If Hozier’s astounding track record and the previous track-and-a-half weren’t assuring enough, that immediate response would have let me know I was in for a good cry — sorry, I mean time. Released March 17 (happy birthday, Hozier!), “Eat Your Young” is an EP that makes me want to beg for the full album to be put out into this world soon. Tragically for us all, Hozier stated his fourth album will be released in late summer, although it will be preceded both by some additional songs and our collective tears. The upcoming album, “Unreal Earth,” will be framed by the nine circles of hell depicted in Dante’s “Inferno,” which we get a preview of within this EP.
“Eat Your Young” starts off strong, with the titular song providing a different sound (a housemate referred to this as “a little more Coldplay,” if that helps), although the entire EP maintains the silkiness, beautiful lyrics and sheer amount of soul I often associate with a Hozier song. “Eat Your Young” is an untamed, sensual track with drama from string instruments providing a Bond girl energy that I can’t help but love. While it’s based on the third circle of hell, gluttony, we are immediately greeted by the oral sex imagery of “I’m starvin’, darlin’ / Let me put my lips to something / Let me wrap my teeth around the world.” Despite the insatiable nature, Hozier tames “Eat Your Young” with an extended (read: 45 second long) instrumental at the end that winds us down for the next track.
“All Things End” is a beat filled with romance in the bittersweet way Hozier is oh-so-capable of. Compared to the first song, it feels stripped down, the slow groove making the symphonic end more impactful. This is the song that made me cry — it holds the same imagery of Dante’s sixth circle, but holds itself as a gentle reminder of impermanence. In this song, Hozier tells us living is to love, and to love is to experience and go through pain, with “If there was anyone to ever get through this life / With their heart still intact, they didn’t do it right.” It took a couple of replays for me to cry, but, ever since, the song consistently makes me at least a little teary. The end of this song is a choir-sung chorus, but it ends with Hozier’s voice standing alone (with a hint of reverb) for the last two lines, aurally separating him in a very heretic-like fashion.

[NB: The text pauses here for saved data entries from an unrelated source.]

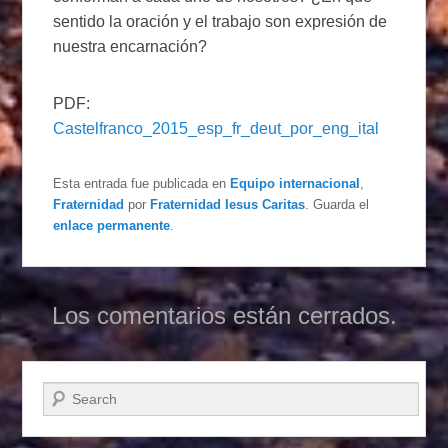
sentido la oración y el trabajo son expresión de
nuestra encarnación?
PDF:
Castelfranco_2015_esp_fr_deut_por_eng_ital
Esta entrada fue publicada en
Equipo internacional
,
Fraternidad
por
Fraternidad Iesus Caritas
. Guarda el
enlace permanente
.
Los comentarios están cerrados.
Buscar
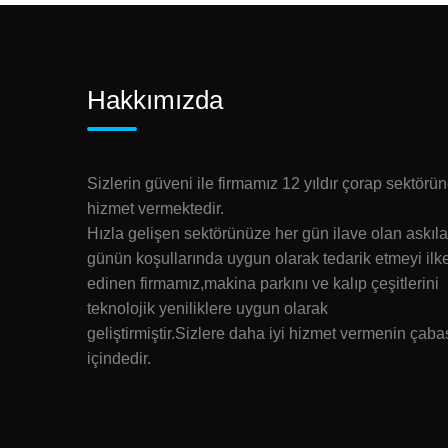
Hakkımızda
Sizlerin güveni ile firmamız 12 yıldır çorap sektörü
hizmet vermektedir.
Hızla gelişen sektörünüze her gün ilave olan askıla
günün koşullarında uygun olarak tedarik etmeyi ilk
edinen firmamız,makina parkını ve kalıp çeşitlerini
teknolojik yeniliklere uygun olarak
geliştirmiştir.Sizlere daha iyi hizmet vermenin çaba
içindedir.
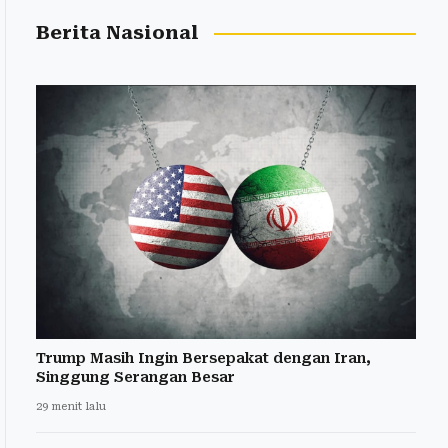
Berita Nasional
Trump Masih Ingin Bersepakat dengan Iran,
Singgung Serangan Besar
29 menit lalu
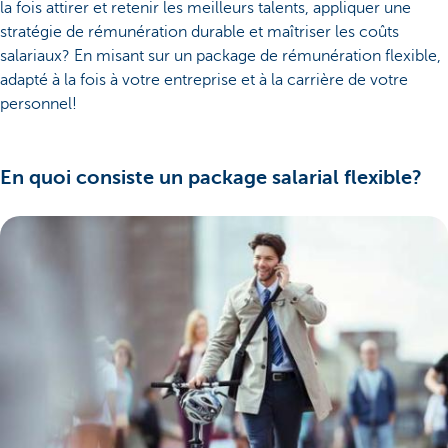
la fois attirer et retenir les meilleurs talents, appliquer une
stratégie de rémunération durable et maîtriser les coûts
salariaux? En misant sur un package de rémunération flexible,
adapté à la fois à votre entreprise et à la carrière de votre
personnel!
En quoi consiste un package salarial flexible?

Hozier ends this EP with “Through Me (The Flood),” which continues the calmer energy for the first third or so of the beat. This track is filled with more elements reminiscent of church, from the organ in the background to the gospel-style vocal backing. Contemplative and filled with strong imagery, this song was written during the pandemic, and it shows. The song grapples with loss and persevering through grief. This masterfully balances between the previous two songs, creating a lovely send-off.

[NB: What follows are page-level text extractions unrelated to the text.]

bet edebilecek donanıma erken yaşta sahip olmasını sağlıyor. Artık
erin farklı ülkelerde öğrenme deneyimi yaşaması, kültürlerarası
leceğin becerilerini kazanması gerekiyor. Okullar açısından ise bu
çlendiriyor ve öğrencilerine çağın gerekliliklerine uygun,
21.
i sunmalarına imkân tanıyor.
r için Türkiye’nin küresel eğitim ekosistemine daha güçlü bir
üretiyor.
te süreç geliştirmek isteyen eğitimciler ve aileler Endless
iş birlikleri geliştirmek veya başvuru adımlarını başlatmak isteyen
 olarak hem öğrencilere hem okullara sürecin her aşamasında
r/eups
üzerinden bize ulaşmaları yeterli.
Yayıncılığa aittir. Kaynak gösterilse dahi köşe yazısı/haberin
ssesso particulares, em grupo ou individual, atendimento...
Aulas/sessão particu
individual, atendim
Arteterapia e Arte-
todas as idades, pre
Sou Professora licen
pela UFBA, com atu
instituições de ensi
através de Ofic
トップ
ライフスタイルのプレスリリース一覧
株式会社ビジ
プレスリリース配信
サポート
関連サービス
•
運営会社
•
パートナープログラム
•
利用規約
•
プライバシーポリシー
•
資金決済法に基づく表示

While Hozier clarifies that these three songs are not fully representative of the album, they provide a look at what’s to come, and I’m liking what I’m seeing (hearing). While not necessarily a new idea, the framing of an album as a kind of journey through the circles of hell is interesting and pairs well with Hozier’s discography. All in all, if you are one of the rare lesbians of Wellesley College that haven’t listened to it yet, I highly recommend this EP, especially if you want to cry about the inevitability and joy of heartbreak with track two.